As notas dos jogadores do Marítimo (4x3x3): Pastor (6); Igor Julião (5), Rafael Fernandes (6), Romain Correia (6) e Paulo Henrique (5); Danilovic (5), Rodrigo Andrade (6) e Raphael Guzzo (6); Simo Bouzaidi (7), Butzke (6) e Martín Tejón (6); Bamba (5), Boakye (7), Tomás Tavares (5), Szalai (-) e Ayuma (-)
Carlos Carvalhal, treinador do Famalicão
Não fizemos uma boa primeira parte, fizemos alterações ao intervalo e fomos uma equipa muito mais acutilante na segunda parte perante um adversário que se fechou muito. Tivemos ocasiões de golo suficientes para ganhar o jogo, mas tínhamos de as concretizar. Estava frustrado por estarmos empatados e depois... dois brindes. Foi um Natal antecipado. Temos de nos agarrar às coisas positivas, mas em alta competição não se podem sofrer estes dois golos. É um golo que normalmente se sofre nos iniciados e nos infantis. Só espero que isto só aconteça uma vez na época.

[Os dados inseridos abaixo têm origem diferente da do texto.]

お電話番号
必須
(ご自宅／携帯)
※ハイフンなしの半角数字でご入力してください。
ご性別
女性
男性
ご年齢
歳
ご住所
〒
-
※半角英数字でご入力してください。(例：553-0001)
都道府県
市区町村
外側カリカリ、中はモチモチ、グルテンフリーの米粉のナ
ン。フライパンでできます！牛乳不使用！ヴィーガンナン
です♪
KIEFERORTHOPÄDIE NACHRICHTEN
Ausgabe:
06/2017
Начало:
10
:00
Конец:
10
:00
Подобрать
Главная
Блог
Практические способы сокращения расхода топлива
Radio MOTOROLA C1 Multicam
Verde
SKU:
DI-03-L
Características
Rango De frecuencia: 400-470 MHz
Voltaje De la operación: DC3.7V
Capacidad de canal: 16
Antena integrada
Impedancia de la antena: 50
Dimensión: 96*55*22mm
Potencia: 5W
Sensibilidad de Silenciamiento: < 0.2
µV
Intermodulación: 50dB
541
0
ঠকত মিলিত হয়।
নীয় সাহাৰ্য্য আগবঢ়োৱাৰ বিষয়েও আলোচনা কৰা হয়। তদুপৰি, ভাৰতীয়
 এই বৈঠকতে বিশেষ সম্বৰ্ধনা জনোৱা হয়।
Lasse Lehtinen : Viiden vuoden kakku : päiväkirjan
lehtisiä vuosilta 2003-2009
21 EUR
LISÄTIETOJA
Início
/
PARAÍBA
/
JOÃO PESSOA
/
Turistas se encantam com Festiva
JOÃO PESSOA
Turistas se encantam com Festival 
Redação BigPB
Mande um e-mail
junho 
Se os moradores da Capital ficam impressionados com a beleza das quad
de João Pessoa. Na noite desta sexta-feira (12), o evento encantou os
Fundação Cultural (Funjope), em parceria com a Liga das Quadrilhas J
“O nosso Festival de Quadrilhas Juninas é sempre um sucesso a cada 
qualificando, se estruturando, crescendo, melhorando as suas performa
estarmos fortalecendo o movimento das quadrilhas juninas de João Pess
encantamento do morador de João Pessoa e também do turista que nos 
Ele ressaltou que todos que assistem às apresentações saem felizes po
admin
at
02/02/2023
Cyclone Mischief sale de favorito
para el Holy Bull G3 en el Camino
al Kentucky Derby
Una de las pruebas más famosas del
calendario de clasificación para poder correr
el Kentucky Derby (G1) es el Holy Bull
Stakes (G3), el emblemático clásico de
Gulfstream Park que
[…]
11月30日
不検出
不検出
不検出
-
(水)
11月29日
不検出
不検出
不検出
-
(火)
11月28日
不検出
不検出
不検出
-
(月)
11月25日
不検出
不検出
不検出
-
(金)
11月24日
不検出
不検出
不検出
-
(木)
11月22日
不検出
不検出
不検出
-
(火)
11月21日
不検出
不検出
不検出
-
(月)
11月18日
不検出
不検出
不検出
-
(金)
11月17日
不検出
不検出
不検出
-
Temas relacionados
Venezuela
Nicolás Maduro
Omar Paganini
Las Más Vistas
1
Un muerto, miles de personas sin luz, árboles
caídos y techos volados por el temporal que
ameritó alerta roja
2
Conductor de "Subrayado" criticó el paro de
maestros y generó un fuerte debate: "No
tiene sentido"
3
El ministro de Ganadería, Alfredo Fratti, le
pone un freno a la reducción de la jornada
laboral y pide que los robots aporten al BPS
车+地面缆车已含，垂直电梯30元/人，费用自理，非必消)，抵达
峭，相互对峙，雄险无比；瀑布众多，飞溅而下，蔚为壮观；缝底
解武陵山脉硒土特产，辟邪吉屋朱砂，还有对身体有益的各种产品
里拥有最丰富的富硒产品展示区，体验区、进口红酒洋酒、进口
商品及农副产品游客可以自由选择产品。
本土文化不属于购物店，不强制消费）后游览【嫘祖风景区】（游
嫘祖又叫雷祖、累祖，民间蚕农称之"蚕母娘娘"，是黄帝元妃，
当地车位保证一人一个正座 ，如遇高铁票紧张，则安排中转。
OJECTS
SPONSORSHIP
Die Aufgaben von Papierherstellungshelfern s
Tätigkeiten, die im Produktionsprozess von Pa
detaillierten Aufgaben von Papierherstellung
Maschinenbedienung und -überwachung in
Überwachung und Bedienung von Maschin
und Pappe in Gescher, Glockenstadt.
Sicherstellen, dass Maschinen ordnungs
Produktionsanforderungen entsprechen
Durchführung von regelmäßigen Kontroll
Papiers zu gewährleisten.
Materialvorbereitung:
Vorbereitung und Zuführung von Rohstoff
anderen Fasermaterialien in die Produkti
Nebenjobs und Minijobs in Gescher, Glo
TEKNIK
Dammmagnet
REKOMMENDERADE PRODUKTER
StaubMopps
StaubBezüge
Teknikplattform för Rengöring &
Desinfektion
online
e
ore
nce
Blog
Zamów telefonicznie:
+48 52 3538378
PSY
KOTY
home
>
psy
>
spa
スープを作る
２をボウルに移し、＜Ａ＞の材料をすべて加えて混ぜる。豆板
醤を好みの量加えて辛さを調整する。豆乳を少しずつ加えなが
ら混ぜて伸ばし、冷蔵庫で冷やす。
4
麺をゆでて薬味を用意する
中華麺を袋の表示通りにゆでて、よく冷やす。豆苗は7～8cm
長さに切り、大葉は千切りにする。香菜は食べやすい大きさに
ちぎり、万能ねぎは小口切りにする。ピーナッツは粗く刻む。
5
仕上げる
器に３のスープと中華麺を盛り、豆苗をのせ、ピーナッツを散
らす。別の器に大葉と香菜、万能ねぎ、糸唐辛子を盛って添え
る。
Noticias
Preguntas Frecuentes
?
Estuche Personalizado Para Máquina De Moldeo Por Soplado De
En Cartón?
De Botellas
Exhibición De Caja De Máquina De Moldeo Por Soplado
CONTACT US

Mitchel van der Gaag, treinador do Marítimo
Mostrámos qualidade na primeira parte, a primeira oportunidade foi nossa. Depois sofremos o golo e a equipa respondeu bem. Na segunda parte houve mais bola para o Famalicão, mas a equipa sabe sofrer e faz parte do jogo. O objetivo do Famalicão é muito diferente do nosso, o nosso é muito simples: a permanência. Cada ponto é importante, lutámos por isto e na parte de final lutámos tanto que ganhámos o jogo. A equipa mostrou união, se pensarmos que vai ser igual à época passada... não vai acontecer. Chegar aqui, sofrer e marcar... tivemos sorte, mas ainda falta muito campeonato. Não ganhamos desde 1994 aqui? Eu nunca joguei aqui [risos].